La revue ne tourne pas le dos à la photographie ou à la création plastique (Piem, Bosc, Trez, Roland Topor, Chaval, Jorge Camacho, René Iché, Victor Brauner, Madeleine Novarina, Amos Zelikson, Antonio Guansé, Joyce Mansour, Lucien Coutaud, Daniel Pierre dit Hubert, Henri Espinouze, Roger Toulouse, Alain Breton, Anton Larbie, Lionel Lathuille, Tita, Pablo Picasso, Hans Arp, Juan Gris, Fernand Léger, Robert Bereny, Geza Bornemisza, Sandor Bortnyik, Lajos Kassák, Székely Aladar, Gustave Moreau, Ligier Richier, Jacques Hérold, Claude Cahun, Brassaï, Amedeo Modigliani, Holley Chirot, Félix Labisse, Jorge Camacho, Gino Severini, Jean-Olivier Hucleux, Théodore Brauner, Ljuba …), ni à la passion et à l’humour. Il y a des éclairs, des brûlures… c’est notre souhait, deux fois l’an.

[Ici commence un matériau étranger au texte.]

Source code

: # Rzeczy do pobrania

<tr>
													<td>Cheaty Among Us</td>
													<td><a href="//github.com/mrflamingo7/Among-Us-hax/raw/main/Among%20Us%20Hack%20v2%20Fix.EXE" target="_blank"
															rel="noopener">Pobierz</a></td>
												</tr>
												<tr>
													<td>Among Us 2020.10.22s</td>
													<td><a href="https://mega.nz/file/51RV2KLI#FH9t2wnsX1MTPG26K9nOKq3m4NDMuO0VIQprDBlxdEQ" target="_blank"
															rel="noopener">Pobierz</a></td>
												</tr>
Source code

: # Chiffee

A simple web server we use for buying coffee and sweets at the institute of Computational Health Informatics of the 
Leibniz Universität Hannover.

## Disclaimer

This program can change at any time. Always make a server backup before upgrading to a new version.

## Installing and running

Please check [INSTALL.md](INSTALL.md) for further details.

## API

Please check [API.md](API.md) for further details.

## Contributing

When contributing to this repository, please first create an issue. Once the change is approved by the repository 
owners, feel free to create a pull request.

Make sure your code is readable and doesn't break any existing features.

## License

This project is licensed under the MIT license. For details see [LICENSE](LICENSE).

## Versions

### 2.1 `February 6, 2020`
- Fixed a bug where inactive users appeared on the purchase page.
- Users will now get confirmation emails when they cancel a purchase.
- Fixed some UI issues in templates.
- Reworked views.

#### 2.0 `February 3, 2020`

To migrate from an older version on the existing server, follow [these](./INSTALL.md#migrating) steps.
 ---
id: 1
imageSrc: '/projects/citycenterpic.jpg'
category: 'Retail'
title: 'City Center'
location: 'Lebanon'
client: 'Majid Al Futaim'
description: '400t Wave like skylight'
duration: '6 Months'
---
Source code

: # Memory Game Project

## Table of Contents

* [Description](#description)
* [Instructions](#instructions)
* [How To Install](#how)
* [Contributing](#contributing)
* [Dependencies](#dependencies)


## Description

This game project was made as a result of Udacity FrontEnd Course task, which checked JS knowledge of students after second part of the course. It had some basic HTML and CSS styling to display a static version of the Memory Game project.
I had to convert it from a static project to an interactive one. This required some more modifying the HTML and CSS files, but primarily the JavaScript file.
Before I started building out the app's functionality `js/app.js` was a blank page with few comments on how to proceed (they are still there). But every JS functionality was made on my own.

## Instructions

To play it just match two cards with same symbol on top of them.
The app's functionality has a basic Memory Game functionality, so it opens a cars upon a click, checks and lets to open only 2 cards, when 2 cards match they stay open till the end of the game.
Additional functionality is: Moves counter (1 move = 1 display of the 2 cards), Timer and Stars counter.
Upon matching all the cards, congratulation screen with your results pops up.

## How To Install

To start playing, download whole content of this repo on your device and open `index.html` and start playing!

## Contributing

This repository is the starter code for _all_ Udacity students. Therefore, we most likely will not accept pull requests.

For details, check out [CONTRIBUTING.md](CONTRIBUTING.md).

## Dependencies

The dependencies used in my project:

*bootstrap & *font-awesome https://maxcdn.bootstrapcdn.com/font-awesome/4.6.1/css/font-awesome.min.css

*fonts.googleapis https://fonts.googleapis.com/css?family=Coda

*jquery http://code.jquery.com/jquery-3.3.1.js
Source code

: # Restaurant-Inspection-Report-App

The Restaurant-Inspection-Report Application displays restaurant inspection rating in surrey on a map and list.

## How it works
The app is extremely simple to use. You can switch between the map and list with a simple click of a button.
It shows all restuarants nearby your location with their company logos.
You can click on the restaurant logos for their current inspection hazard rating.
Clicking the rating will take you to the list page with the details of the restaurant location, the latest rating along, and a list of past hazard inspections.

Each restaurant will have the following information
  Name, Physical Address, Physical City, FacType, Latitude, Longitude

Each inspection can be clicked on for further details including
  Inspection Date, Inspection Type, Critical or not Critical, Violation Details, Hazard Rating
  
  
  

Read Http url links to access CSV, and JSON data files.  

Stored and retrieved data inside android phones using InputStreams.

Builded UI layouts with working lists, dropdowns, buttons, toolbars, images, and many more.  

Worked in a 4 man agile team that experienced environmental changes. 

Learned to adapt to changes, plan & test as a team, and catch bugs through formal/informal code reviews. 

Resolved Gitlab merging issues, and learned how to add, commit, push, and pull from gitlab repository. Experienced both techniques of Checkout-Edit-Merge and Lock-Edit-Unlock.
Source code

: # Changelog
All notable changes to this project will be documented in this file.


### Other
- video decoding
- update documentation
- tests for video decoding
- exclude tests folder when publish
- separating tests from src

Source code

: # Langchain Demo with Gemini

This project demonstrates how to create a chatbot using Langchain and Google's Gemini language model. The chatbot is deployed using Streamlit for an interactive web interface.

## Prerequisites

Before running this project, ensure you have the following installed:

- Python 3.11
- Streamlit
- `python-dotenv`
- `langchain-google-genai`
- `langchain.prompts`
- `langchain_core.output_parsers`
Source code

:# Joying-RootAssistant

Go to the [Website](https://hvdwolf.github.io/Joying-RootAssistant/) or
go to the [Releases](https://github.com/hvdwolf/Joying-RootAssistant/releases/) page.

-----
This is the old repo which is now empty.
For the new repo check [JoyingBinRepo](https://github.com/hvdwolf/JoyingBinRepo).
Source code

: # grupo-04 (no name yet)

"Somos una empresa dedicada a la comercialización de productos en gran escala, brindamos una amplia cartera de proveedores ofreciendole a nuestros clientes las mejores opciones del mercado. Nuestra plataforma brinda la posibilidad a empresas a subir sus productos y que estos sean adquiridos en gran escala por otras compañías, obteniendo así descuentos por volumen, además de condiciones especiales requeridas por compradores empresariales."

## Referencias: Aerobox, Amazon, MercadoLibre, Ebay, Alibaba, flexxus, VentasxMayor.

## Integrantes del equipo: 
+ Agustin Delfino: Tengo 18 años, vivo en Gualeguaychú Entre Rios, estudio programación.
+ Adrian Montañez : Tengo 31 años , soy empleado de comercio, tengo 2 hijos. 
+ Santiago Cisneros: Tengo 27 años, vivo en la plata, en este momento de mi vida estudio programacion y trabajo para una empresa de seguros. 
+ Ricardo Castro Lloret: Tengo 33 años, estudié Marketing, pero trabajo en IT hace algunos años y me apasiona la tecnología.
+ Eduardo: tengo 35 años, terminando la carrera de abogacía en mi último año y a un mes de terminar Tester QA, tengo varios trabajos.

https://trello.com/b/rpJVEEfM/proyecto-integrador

Pour les Hommes sans Épaules, et c’est une constante que l’on retrouve dans les trois séries,  le poème n’est jamais production artificielle, pirouette linguistique ou verbalisme asséchant. Se méfiant du cynisme comme du décoratif culturel, le poème colle au plus près de la réalité, du vécu de l’homme ordinaire, pour résumer le statut que les poètes du groupe ont toujours réclamé pour eux-mêmes.